Select and copy out every line in the records containing "that".

Data supplied →

________________________

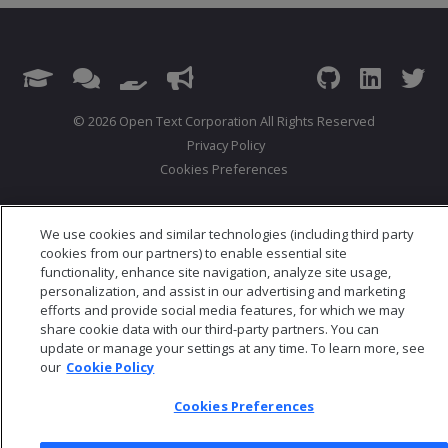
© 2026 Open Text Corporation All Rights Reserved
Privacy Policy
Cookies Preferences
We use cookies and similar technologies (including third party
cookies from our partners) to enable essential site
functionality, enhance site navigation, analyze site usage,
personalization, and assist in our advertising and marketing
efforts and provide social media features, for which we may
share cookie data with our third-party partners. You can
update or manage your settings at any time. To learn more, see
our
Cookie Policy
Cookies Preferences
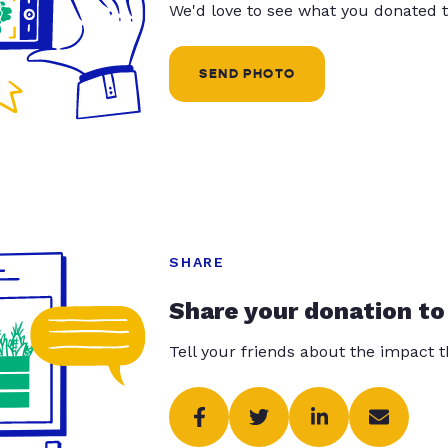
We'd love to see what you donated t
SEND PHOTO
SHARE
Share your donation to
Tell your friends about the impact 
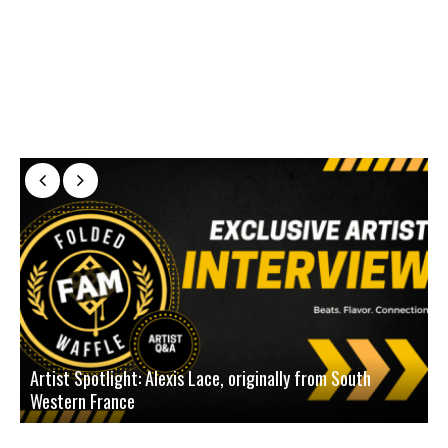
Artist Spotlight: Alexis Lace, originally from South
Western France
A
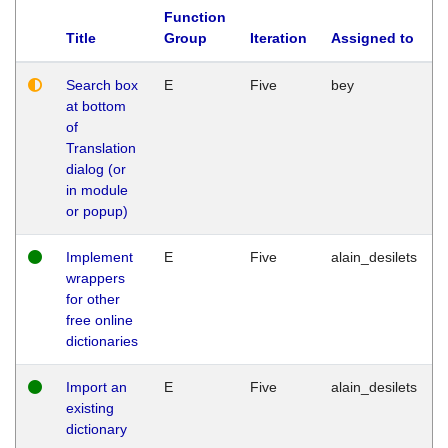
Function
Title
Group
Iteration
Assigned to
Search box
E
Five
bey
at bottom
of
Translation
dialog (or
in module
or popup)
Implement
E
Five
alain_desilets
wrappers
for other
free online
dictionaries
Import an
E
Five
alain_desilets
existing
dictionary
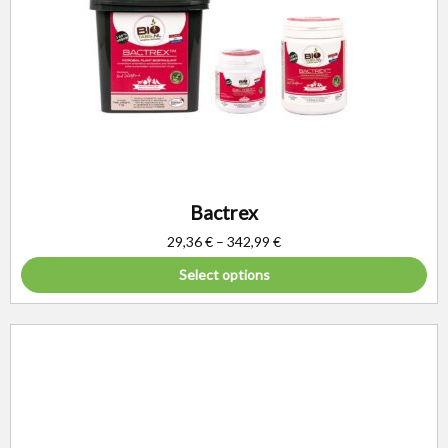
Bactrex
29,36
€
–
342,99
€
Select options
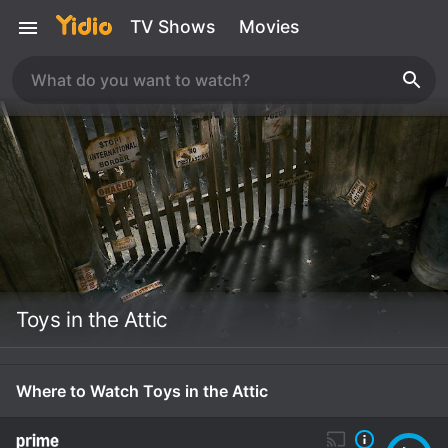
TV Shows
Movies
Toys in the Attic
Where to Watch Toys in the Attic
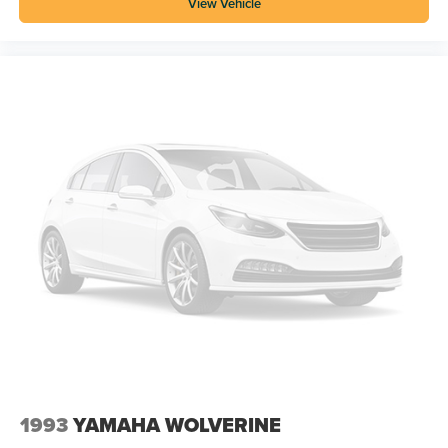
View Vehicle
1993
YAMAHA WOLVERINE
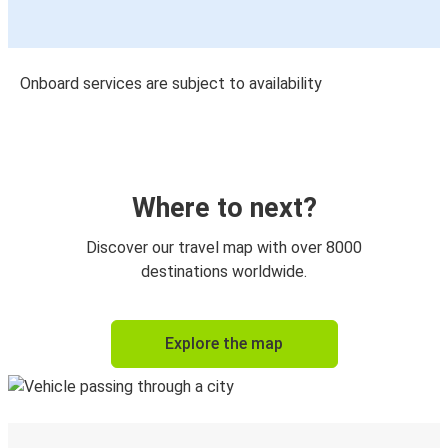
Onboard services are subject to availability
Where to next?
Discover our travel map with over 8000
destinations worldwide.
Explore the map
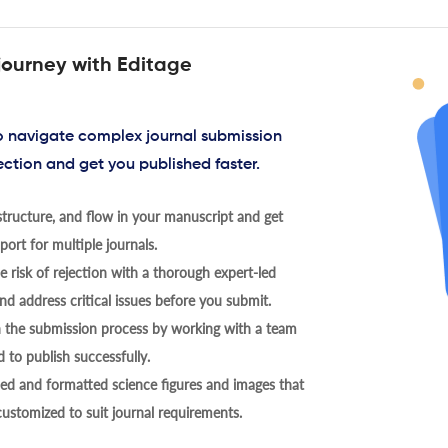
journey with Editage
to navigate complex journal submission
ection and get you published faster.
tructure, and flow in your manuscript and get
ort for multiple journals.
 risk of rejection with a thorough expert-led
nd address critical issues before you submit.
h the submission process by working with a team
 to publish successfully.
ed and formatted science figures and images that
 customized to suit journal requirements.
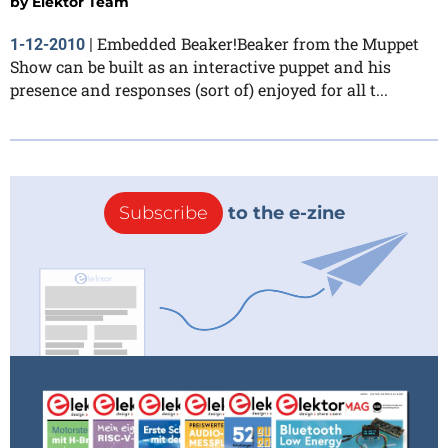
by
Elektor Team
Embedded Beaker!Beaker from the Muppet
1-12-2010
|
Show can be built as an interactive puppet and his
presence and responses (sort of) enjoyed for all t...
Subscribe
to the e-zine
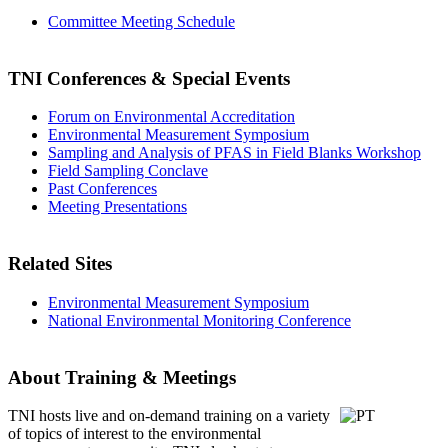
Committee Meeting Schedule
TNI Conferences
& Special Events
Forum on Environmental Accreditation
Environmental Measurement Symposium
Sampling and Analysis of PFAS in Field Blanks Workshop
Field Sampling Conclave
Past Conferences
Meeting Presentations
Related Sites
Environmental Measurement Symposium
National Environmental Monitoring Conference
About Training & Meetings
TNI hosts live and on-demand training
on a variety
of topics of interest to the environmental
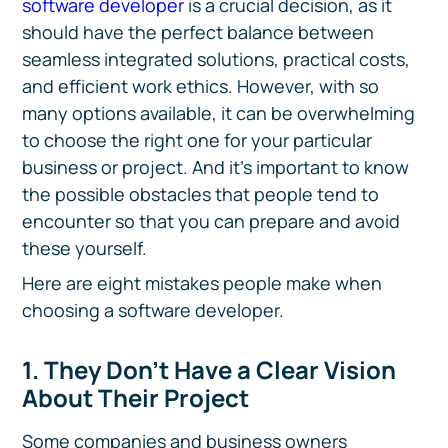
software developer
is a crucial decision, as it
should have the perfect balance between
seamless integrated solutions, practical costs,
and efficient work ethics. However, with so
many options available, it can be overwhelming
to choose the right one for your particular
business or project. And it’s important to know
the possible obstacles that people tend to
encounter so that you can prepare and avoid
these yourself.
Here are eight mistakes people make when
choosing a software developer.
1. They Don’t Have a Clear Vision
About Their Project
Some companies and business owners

________________________

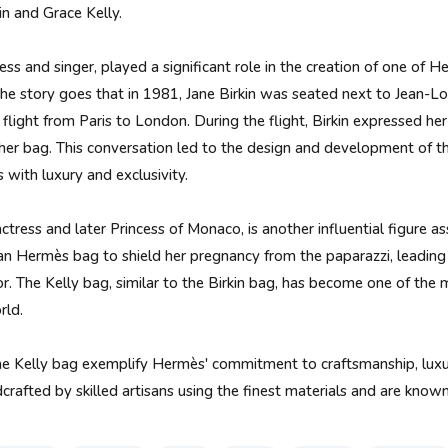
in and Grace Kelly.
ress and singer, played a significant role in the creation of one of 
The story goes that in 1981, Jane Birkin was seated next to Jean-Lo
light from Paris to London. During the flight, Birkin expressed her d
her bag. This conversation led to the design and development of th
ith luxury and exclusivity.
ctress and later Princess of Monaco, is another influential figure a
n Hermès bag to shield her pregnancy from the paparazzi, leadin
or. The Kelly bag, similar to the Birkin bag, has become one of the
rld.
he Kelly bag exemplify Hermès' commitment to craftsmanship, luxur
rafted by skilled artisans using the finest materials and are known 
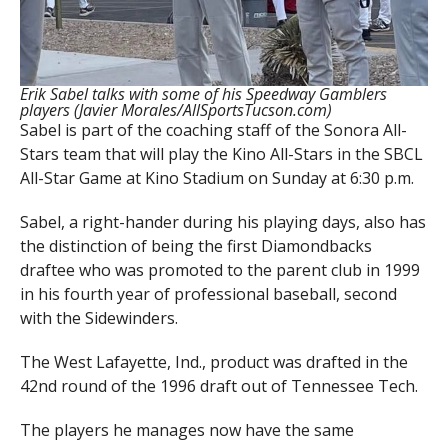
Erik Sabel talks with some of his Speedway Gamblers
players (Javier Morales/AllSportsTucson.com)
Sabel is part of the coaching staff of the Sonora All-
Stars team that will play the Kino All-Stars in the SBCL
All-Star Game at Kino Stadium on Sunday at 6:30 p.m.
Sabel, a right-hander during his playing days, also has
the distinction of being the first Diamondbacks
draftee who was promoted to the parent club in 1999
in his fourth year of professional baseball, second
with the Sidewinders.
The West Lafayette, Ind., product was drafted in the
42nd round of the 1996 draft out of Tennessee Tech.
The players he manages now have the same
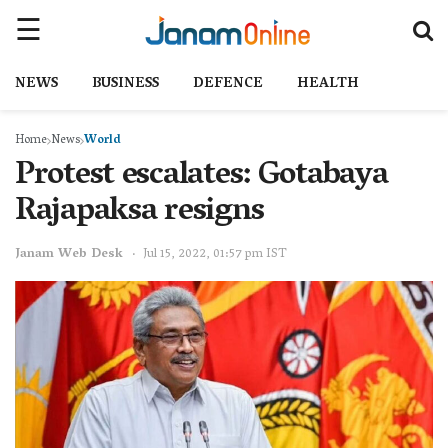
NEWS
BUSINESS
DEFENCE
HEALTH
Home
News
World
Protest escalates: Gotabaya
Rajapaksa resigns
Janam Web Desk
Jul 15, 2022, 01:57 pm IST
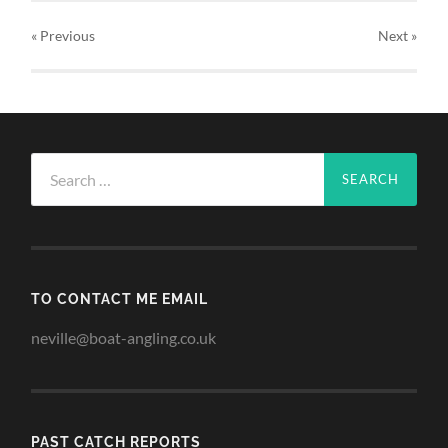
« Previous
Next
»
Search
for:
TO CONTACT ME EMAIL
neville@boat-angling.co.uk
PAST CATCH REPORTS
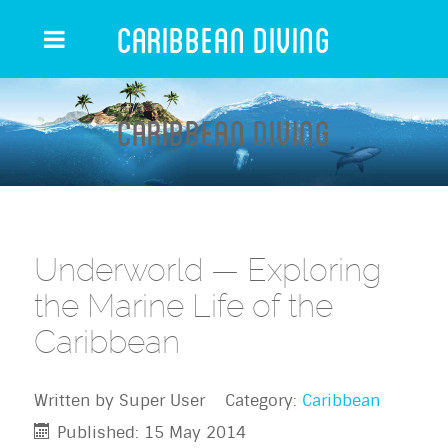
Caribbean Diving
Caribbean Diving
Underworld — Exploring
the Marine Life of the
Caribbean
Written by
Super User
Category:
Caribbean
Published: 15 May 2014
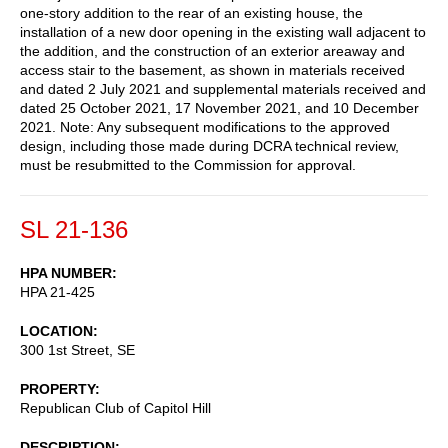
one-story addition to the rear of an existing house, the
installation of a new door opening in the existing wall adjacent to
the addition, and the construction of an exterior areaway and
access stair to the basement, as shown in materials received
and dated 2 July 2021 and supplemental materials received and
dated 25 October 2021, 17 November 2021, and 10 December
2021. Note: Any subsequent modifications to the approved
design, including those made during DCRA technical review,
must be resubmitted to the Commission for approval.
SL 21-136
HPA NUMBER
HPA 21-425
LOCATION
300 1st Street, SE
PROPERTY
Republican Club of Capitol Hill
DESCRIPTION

________________________

Solution for this problem →
ed and formatted science figures and images that
the possible obstacles that people tend to
encounter so that you can prepare and avoid
The story goes that in 1981, Jane Birkin was seated next to Jean-Lo
Stars team that will play the Kino All-Stars in the SBCL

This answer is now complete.